With that, I couldn’t help but fall in love with Tony Parker. Like Jeremy Lin, they thrive on penetration, have a deceptively quick first step, and possess a killer spin move in the lane. What Tony boasts that separates him from Lin is a spectacular tear drop, which he manages to JUST get over the finger tips of opposing big men. Lin, of similar athletic limitations, was hopefully watching the playoffs closely, picking up little moves and footwork that makes Tony Parker so hard to guard. If you do not plan on rising above the opposition with a thunderous dunk in today’s NBA, you need a consistent floater to keep the defense honest, maintaining your effectiveness in the lane.
If New York is going to make the next step in 2012-13, which popular belief seems to be a top-4 seeding and first round series win, Lin, as well as his teammates must improve on their games. While Jeremy’s numbers will likely decrease somewhat under Mike Woodson, I still believe he has the ability to be a 15 and 5 guy on a nightly basis.
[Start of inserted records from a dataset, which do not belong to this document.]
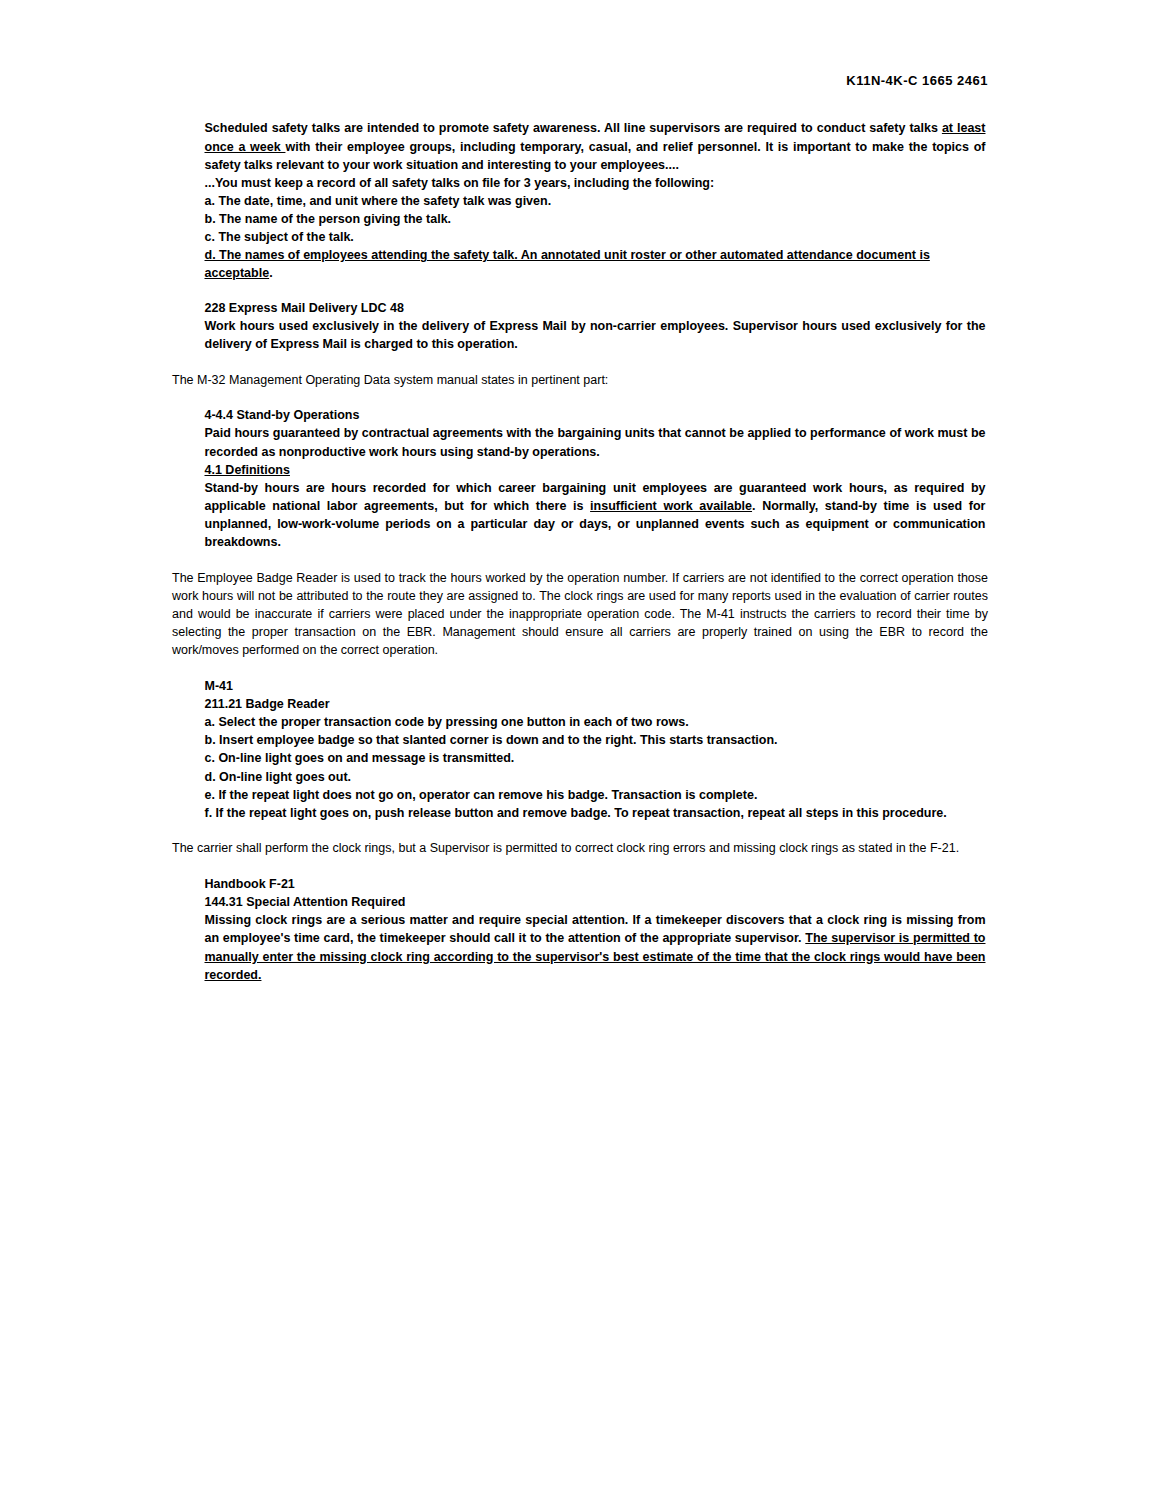K11N-4K-C 1665 2461
Scheduled safety talks are intended to promote safety awareness. All line supervisors are required to conduct safety talks at least once a week with their employee groups, including temporary, casual, and relief personnel. It is important to make the topics of safety talks relevant to your work situation and interesting to your employees....
...You must keep a record of all safety talks on file for 3 years, including the following:
a. The date, time, and unit where the safety talk was given.
b. The name of the person giving the talk.
c. The subject of the talk.
d. The names of employees attending the safety talk. An annotated unit roster or other automated attendance document is acceptable.
228 Express Mail Delivery LDC 48
Work hours used exclusively in the delivery of Express Mail by non-carrier employees. Supervisor hours used exclusively for the delivery of Express Mail is charged to this operation.
The M-32 Management Operating Data system manual states in pertinent part:
4-4.4 Stand-by Operations
Paid hours guaranteed by contractual agreements with the bargaining units that cannot be applied to performance of work must be recorded as nonproductive work hours using stand-by operations.
4.1 Definitions
Stand-by hours are hours recorded for which career bargaining unit employees are guaranteed work hours, as required by applicable national labor agreements, but for which there is insufficient work available. Normally, stand-by time is used for unplanned, low-work-volume periods on a particular day or days, or unplanned events such as equipment or communication breakdowns.
The Employee Badge Reader is used to track the hours worked by the operation number. If carriers are not identified to the correct operation those work hours will not be attributed to the route they are assigned to. The clock rings are used for many reports used in the evaluation of carrier routes and would be inaccurate if carriers were placed under the inappropriate operation code. The M-41 instructs the carriers to record their time by selecting the proper transaction on the EBR. Management should ensure all carriers are properly trained on using the EBR to record the work/moves performed on the correct operation.
M-41
211.21 Badge Reader
a. Select the proper transaction code by pressing one button in each of two rows.
b. Insert employee badge so that slanted corner is down and to the right. This starts transaction.
c. On-line light goes on and message is transmitted.
d. On-line light goes out.
e. If the repeat light does not go on, operator can remove his badge. Transaction is complete.
f. If the repeat light goes on, push release button and remove badge. To repeat transaction, repeat all steps in this procedure.
The carrier shall perform the clock rings, but a Supervisor is permitted to correct clock ring errors and missing clock rings as stated in the F-21.
Handbook F-21
144.31 Special Attention Required
Missing clock rings are a serious matter and require special attention. If a timekeeper discovers that a clock ring is missing from an employee's time card, the timekeeper should call it to the attention of the appropriate supervisor. The supervisor is permitted to manually enter the missing clock ring according to the supervisor's best estimate of the time that the clock rings would have been recorded.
To the Knicks fans picking apart every interaction and shot taken by Carmelo in accordance with “ruining” Linsanity, again, look no further than the championship Spurs when Parker joined Duncan. At that time, Duncan was the man, no questions asked. To me, same should be said for Melo. While the Spurs may currently be running a SSOL system similar to D’Antoni, that has more to do with Duncan aging and Parker priming.
When Parker first arrived, the Spurs ran through Duncan in the post. Under Woodson, I fully expect the Knicks to run through Melo in the post/on the elbow. With that said, like Parker, there is no reason Lin will not get plenty of opportunities to make things happen with the ball in his hands, nor should there be. And while Duncan has definitely proved to be a better passer out of the post than Melo, surround Melo with shooters, and then see how willing he is to move the ball, as he gains confidence in his teammates’ abilities to finish the play.
In the chart below I constructed a small diagram on the shots, points and assists disparities between Parker and Duncan during their three championship seasons.
These statistics represent Parker’s 2nd, 4th and 6th seasons in the NBA. As you can see, Duncan was the man during the Spurs 2002-03 title run. He led the team in field goal attempts/points per game, and rightfully so. He was an established All Star, virtually impossible to guard in the post.
But as the years went on, and the titles continued to roll in, Parker took on a bigger and bigger role, even surpassing Duncan in FGA per game during their third championship season together. Now with Duncan aging, and Parker in his prime, even Popovich will tell you his point guard is the engine to his team’s well oiled machine.
Going back to the Knicks, and their future, I think the Parker-Duncan relationship over the years is what they should be modelling themselves after. They will never be like the high-flying HEAT or Thunder with their current personnel. But that shouldn’t mean the team or the fans should think all is lost. But for the bickering fans, and ruthless NY media, right now this is Melo’s team. And for the forseeable future, it should stay that way. By no means do I think that says Jeremy Lin cannot impose himself on the game each and every night, as he should stay aggressive, taking advantage of the defensive attention Melo attracts.
But if I were coach Woodson, I would be studying the tapes from the dynasty Spurs, looking for ways to replicate the Parker-Duncan pairing, featuring Melo, in the post/on the elbow, until “Father Time” decides it’s Lin’s turn to take the keys and lead the way.